Source document:
══════════

Tyler Cowen rejoins the debate on the returns-to-schooling literature.
What’s striking about the work surveyed by Card is how many different methods are used and how consistent their results are. You can knock down any one of them (“are identical twins really identical?, etc.), but at the end of the day which are the pieces — using natural or field experiments — standing on the other side of the scale?
My guess is that “the cutting-room floor” is the answer to the question. The first time you run a regression, you usually get coefficients that you don’t like. You then proceed to “fix” the problem by correcting errors in the data, improving the specification, etc.
Next, suppose that you stick with the result that there is a small effect of schooling on earnings. Are you able to get it published, or does the journal editor leave it on the cutting-room floor?
Finally, suppose, like James Heckman, you are able to publish a result showing no large effect from schooling. Does Card include it in his survey, or does he leave it on the cutting-room floor?
Note that in Card’s survey, he points out that Angrist and Krueger appear to have backed off their use of the draft lottery as a natural experiment, because
In fact, the differences in education across groups of men with different lottery numbers are not statistically significant. Thus, the IV estimates are subject to the weak instruments critique of Bound et al. (1995), and are essentially uninformative about
the causal effect of education.
I would add that it would have been interesting to do the same study using women, who of course were not eligible for the draft. If you find that using birth date draft number for women produces the same effect as for men, you know that something is fishy.

══════════

Data below:

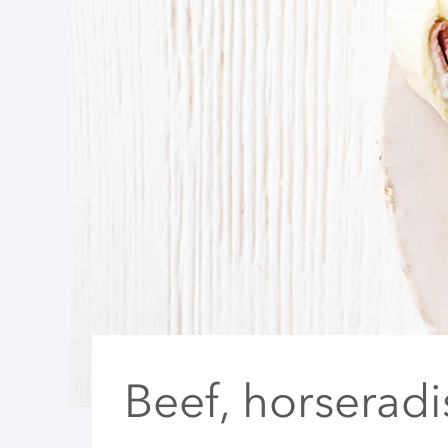
Beef, horserad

══════════

What you will do:
a) According to the post on returns to schooling, why do Angrist and Krueger appear to have backed off using the draft lottery as a natural experiment?
b) Extend the post on returns to schooling, picking up right after its final sentence.

Outputs by task:
a) The differences in education across groups of men with different lottery numbers are not statistically significant, so the IV estimates are subject to the weak instruments critique and are essentially uninformative about the causal effect of education.

b)
My guess is that if you add up the cost of doing all of the studies in the education/earnings literature, it is far more than the cost would have been of undertaking a college scholarship lottery among a sample of students and observing the differences in outcomes. To study the relevant margin, choose the sample of students from those whose grades and SAT scores would barely gain them admission to second-tier state schools. Randomly give half of them full-ride scholarships and give half of them nothing. Observe their years of schooling and their subsequent earnings. Base your conclusion on those results.
READER COMMENTS
stephen
Jun 28 2011 at 9:03am
question:
When Tyler refers to “different methods” does he mean different statistical methods/models on the same data, or same methods/models on independent sets of data? Or, something else completely different?
Eric
Jun 28 2011 at 9:37am
I agree wholeheartedly with the critique you raised. It applies generally to nearly every area of the economics literature that relies heavily on econometrics. As a trained physicist who now works in a department with economists, it’s surprising to me what a physicist sees that economists are blind to.
In addition to the publication (and pre-publication) bias listed above there is also the economic vs. statistical significance issue that McCloskey has been pushing forever. And Scott Armstrong’s critique that econometric specifications have very little predictive value on new datasets that weren’t available for the original study.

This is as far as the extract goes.